Remembering John F. Kennedy’s Life and Legacy
The death of the 35th American President still reverberates 55 years later.
President John F. Kennedy served just shy of three years as president before his assassination on November 22, 1963. Young, good looking, and the first Catholic president, JFK’s untimely death left the US in a state of shock. As the 55th anniversary of the 35th American President’s death approaches, we look back on indelible moments from his time in the White House.
1. Inauguration Day
On January 20, 1961, Kennedy spoke the now famous phrase during his inauguration speech: “Ask not what your country can do for you; ask what you can do for your country.” He went on to call for all to band together against “common enemies of man: tyranny, poverty, disease, and war itself.” Kennedy selected members to his staff who were both seasoned and inexperienced. “We can learn our jobs together,” JFK once stated.

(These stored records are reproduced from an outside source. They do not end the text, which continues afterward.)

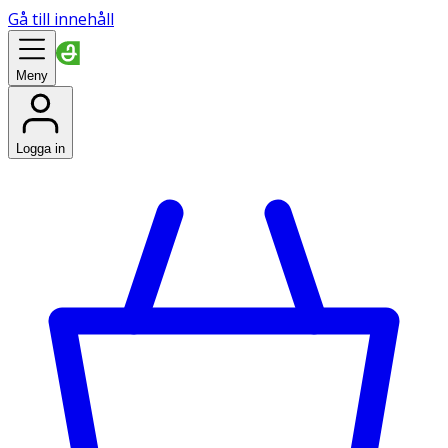
Gå till innehåll
Meny
Logga in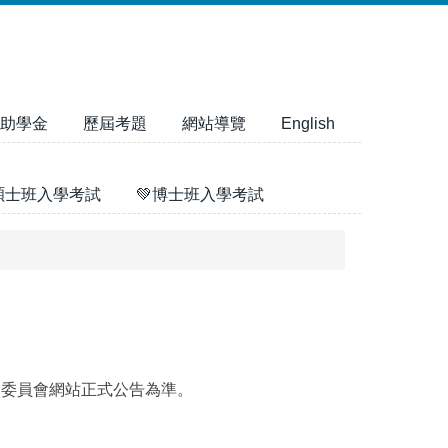
助學金
歷屆考題
網站導覽
English
碩士班入學考試
💚博士班入學考試
選委員會網站正式公告為準。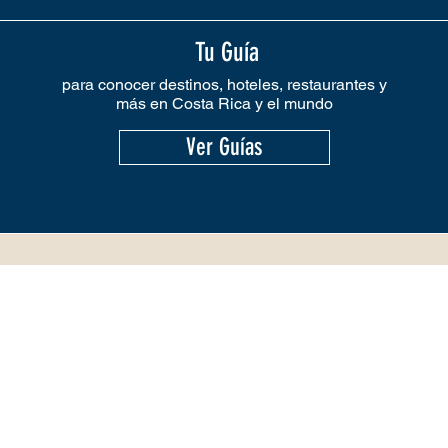
Tu Guía
para conocer destinos, hoteles, restaurantes y
más en Costa Rica y el mundo
Ver Guías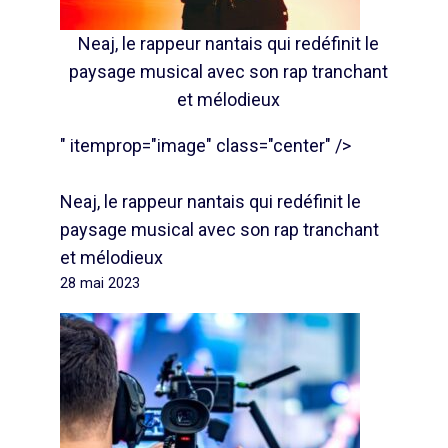
Neaj, le rappeur nantais qui redéfinit le
paysage musical avec son rap tranchant
et mélodieux
" itemprop="image" class="center" />
Neaj, le rappeur nantais qui redéfinit le
paysage musical avec son rap tranchant
et mélodieux
28 mai 2023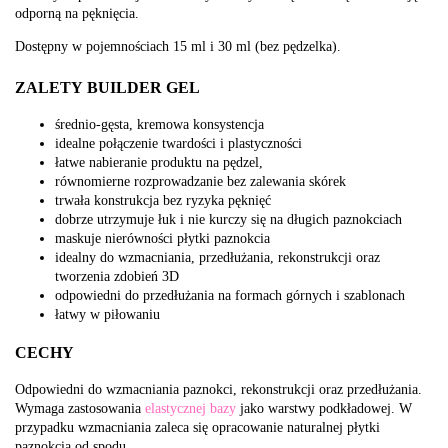
odporną na pęknięcia.
Dostępny w pojemnościach 15 ml i 30 ml (bez pędzelka).
ZALETY BUILDER GEL
średnio-gęsta, kremowa konsystencja
idealne połączenie twardości i plastyczności
łatwe nabieranie produktu na pędzel,
równomierne rozprowadzanie bez zalewania skórek
trwała konstrukcja bez ryzyka pęknięć
dobrze utrzymuje łuk i nie kurczy się na długich paznokciach
maskuje nierówności płytki paznokcia
idealny do wzmacniania, przedłużania, rekonstrukcji oraz
tworzenia zdobień 3D
odpowiedni do przedłużania na formach górnych i szablonach
łatwy w piłowaniu
CECHY
Odpowiedni do wzmacniania paznokci, rekonstrukcji oraz przedłużania.
Wymaga zastosowania
elastycznej bazy
jako warstwy podkładowej. W
przypadku wzmacniania zaleca się opracowanie naturalnej płytki
paznokcia od spodu.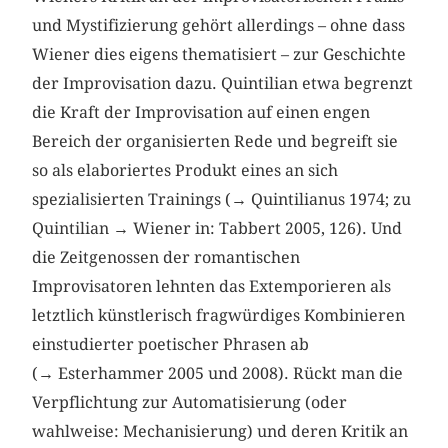
und Mystifizierung gehört allerdings – ohne dass
Wiener dies eigens thematisiert – zur Geschichte
der Improvisation dazu. Quintilian etwa begrenzt
die Kraft der Improvisation auf einen engen
Bereich der organisierten Rede und begreift sie
so als elaboriertes Produkt eines an sich
spezialisierten Trainings (→ Quintilianus 1974; zu
Quintilian → Wiener in: Tabbert 2005, 126). Und
die Zeitgenossen der romantischen
Improvisatoren lehnten das Extemporieren als
letztlich künstlerisch fragwürdiges Kombinieren
einstudierter poetischer Phrasen ab
(→ Esterhammer 2005 und 2008). Rückt man die
Verpflichtung zur Automatisierung (oder
wahlweise: Mechanisierung) und deren Kritik an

2. Creation of the Peace Corps
Prior to his presidency, Kennedy had been an outspoken advocate of helping others in need– domestically and internationally. It came as no surprise when one of his first official Oval Office acts was creating the Peace Corps. Established on March 1, 1961, the mission of the special volunteer program is to “promote world peace and friendship … and shall make available to interested countries and areas men and women of the United States qualified for service abroad and willing to serve, under conditions of hardship if necessary, to help the peoples of such countries and areas in meeting their needs for trained manpower.” Since launching, over 220,000 citizens have joined the ranks of Peace Corps volunteers.
3. The Great Space Race
During the 1960s, America looked to space for a new adventure. If we didn’t move quickly the Russians would be leaving the United States in their interstellar dust. JFK vowed to put a man on the moon by the end of the decade (and before the Russians).
During the summer of ‘62 Kennedy gave his famous “moon speech.” “For the eyes of the world now look into space, to the moon and to the planets beyond, and we have vowed that we shall not see it governed by a hostile flag of conquest, but by a banner of freedom and peace,” JFK said at Rice University in Houston. “We have vowed that we shall not see space filled with weapons of mass destruction, but with instruments of knowledge and understanding.”

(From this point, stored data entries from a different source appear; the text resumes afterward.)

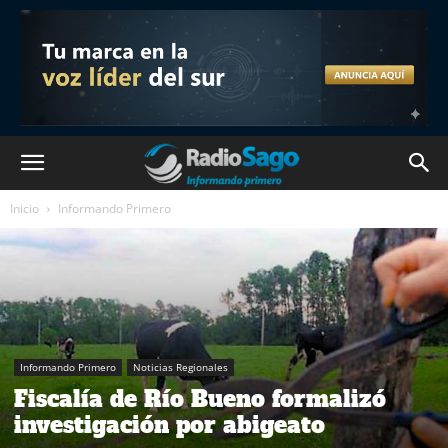
Inicio
Informando Primero
Informando Primero
Noticias Regionales
Fiscalía de Río Bueno formalizó
investigación por abigeato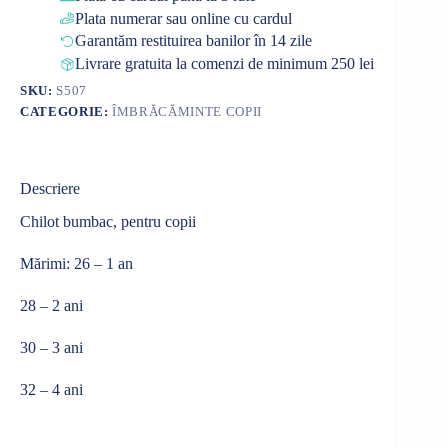
Plata numerar sau online cu cardul
Garantăm restituirea banilor în 14 zile
Livrare gratuita la comenzi de minimum 250 lei
SKU:
S507
CATEGORIE:
ÎMBRĂCĂMINTE COPII
Descriere
Chilot bumbac, pentru copii
Mărimi: 26 – 1 an
28 – 2 ani
30 – 3 ani
32 – 4 ani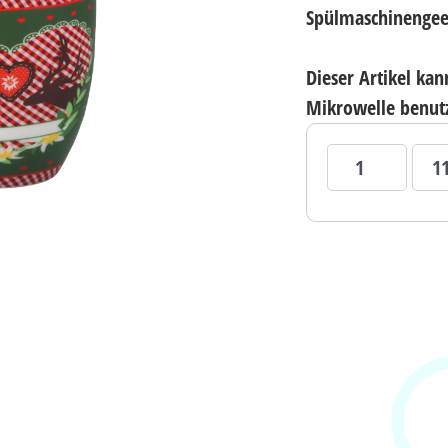
Spülmaschinengee
Dieser Artikel ka
Mikrowelle benut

On July 20, 1969, Neil Armstrong hopped along the lunar surface, making good on JFK’s 10-year deadline to rocket a man to the moon.
4. The Nuclear Test-Ban Treaty
By 1955 radioactive fallout had become a major public talking point. The Cuban missile crisis proved just how dangerous war, atomic or not, can be for not just the parties directly involved, but for the entire global population.

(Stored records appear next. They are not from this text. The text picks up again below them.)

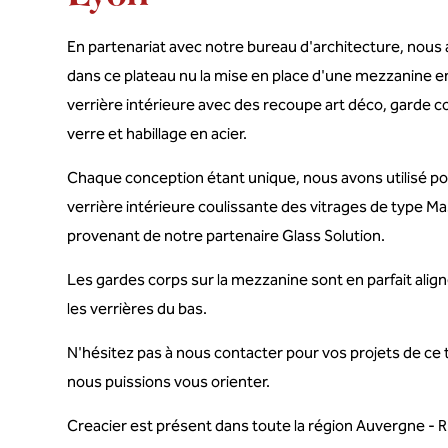
En partenariat avec notre bureau d'architecture, nous 
dans ce plateau nu la mise en place d'une mezzanine en
verrière intérieure avec des recoupe art déco, garde co
verre et habillage en acier.
Chaque conception étant unique, nous avons utilisé pou
verrière intérieure coulissante des vitrages de type M
provenant de notre partenaire Glass Solution.
Les gardes corps sur la mezzanine sont en parfait ali
les verrières du bas.
N'hésitez pas à nous contacter pour vos projets de ce 
nous puissions vous orienter.
Creacier est présent dans toute la région Auvergne - 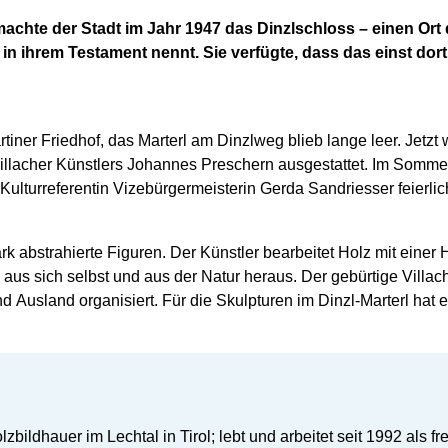
rmachte der Stadt im Jahr 1947 das Dinzlschloss – einen Ort
in ihrem Testament nennt. Sie verfügte, dass das einst dor
iner Friedhof, das Marterl am Dinzlweg blieb lange leer. Jetzt w
s Villacher Künstlers Johannes Preschern ausgestattet. Im Som
d Kulturreferentin Vizebürgermeisterin Gerda Sandriesser feier
 abstrahierte Figuren. Der Künstler bearbeitet Holz mit einer 
aus sich selbst und aus der Natur heraus. Der gebürtige Villach
nd Ausland organisiert. Für die Skulpturen im Dinzl-Marterl hat
bildhauer im Lechtal in Tirol; lebt und arbeitet seit 1992 als fr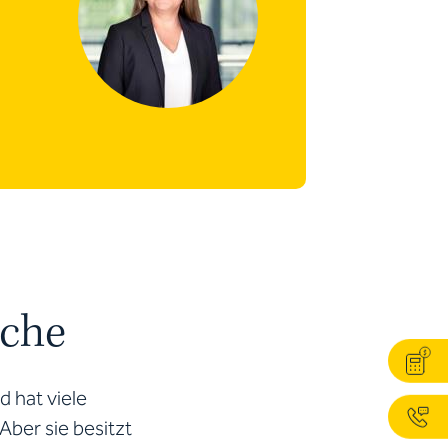
ache
d hat viele
ber sie besitzt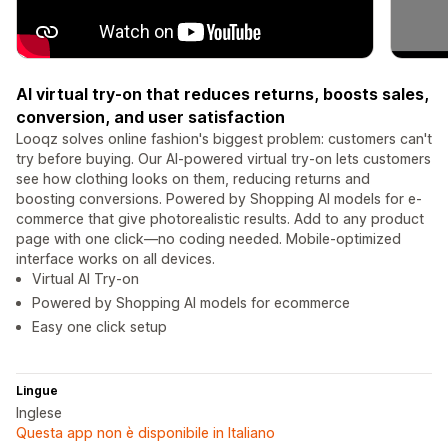
AI virtual try-on that reduces returns, boosts sales,
conversion, and user satisfaction
Looqz solves online fashion's biggest problem: customers can't
try before buying. Our AI-powered virtual try-on lets customers
see how clothing looks on them, reducing returns and
boosting conversions. Powered by Shopping AI models for e-
commerce that give photorealistic results. Add to any product
page with one click—no coding needed. Mobile-optimized
interface works on all devices.
Virtual AI Try-on
Powered by Shopping AI models for ecommerce
Easy one click setup
Lingue
Inglese
Questa app non è disponibile in Italiano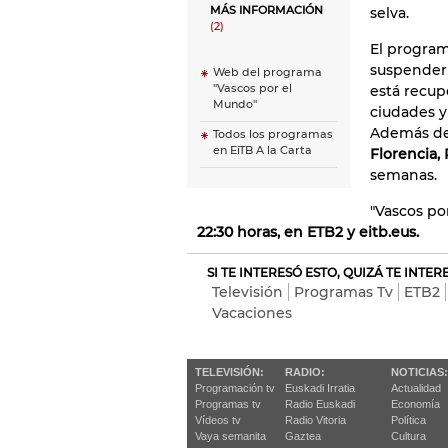
MÁS INFORMACIÓN
selva.
(2)
El program
suspender 
Web del programa
"Vascos por el
está recup
Mundo"
ciudades y
Además de 
Todos los programas
en EiTB A la Carta
Florencia,
semanas.
"Vascos po
22:30 horas, en ETB2 y eitb.eus.
SI TE INTERESÓ ESTO, QUIZÁ TE INTE
Televisión
Programas Tv
ETB2
Vacaciones
TELEVISIÓN:
RADIO:
NOTICIAS:
Programación tv
Euskadi Irratia
Actualidad
Programas tv
Radio Euskadi
Economía
Vídeos tv
Radio Vitoria
Política
Vaya semanita
Gaztea
Cultura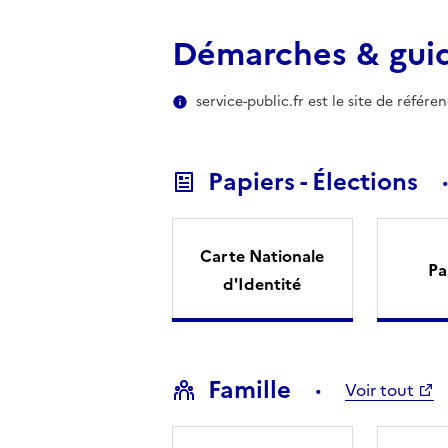
Démarches & gui
service-public.fr est le site de référ
Papiers - Élections
Carte Nationale
Pa
d'Identité
Famille
Voir tout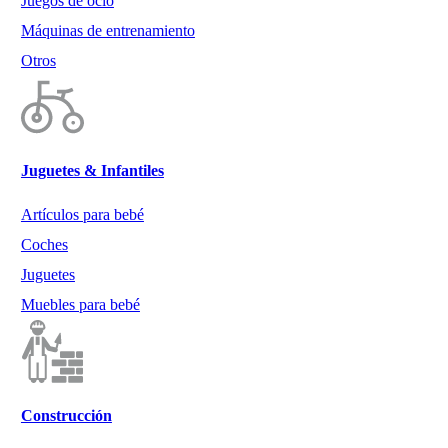
Juegos de ocio
Máquinas de entrenamiento
Otros
Juguetes & Infantiles
Artículos para bebé
Coches
Juguetes
Muebles para bebé
Construcción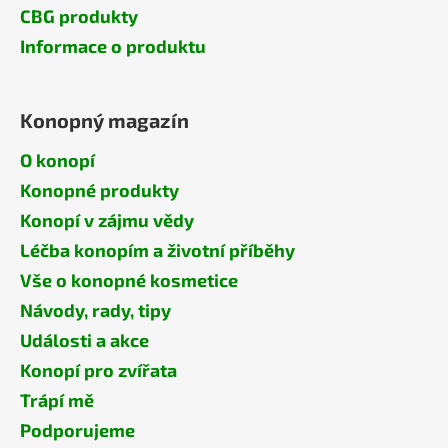
CBG produkty
Informace o produktu
Konopný magazín
O konopí
Konopné produkty
Konopí v zájmu vědy
Léčba konopím a životní příběhy
Vše o konopné kosmetice
Návody, rady, tipy
Události a akce
Konopí pro zvířata
Trápí mě
Podporujeme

On August 5, 1963, the United States, the UK and the Soviet Union signed the Nuclear Test-Ban Treaty to limit the testing of nuclear weapons to underground testing facilities. Atomic bombs were not to be tested under water, in the atmosphere, or in outer space. A short time after JFK signed the treaty more than 100 other global governments signed on.
Although a treaty on testing was signed, world governments could still stockpile and utilize nuclear weapons during wartime.
5. JFK & Civil Rights
In July of 1963 JFK addressed congress, calling the civil rights movement a “moral crisis,” in what some believe to be his finest speech. “I hope that every American, regardless of where he lives, will stop and examine his conscience about this and other related incidents,” he said. “This Nation was founded by men of many nations and backgrounds. It was founded on the principle that all men are created equal, and that the rights of every man are diminished when the rights of one man are threatened.”
The president went on to say, “Those who do nothing are inviting shame as well as violence. Those who act boldly are recognizing right as well as reality. Next week I shall ask the Congress of the United States to act, to make a commitment it has not fully made in this century to the proposition that race has no place in American life or law. The Federal judiciary has upheld that proposition in a series of forthright cases. The executive branch has adopted that proposition in the conduct of its affairs, including the employment of Federal personnel, the use of Federal facilities, and the sale of federally financed housing.”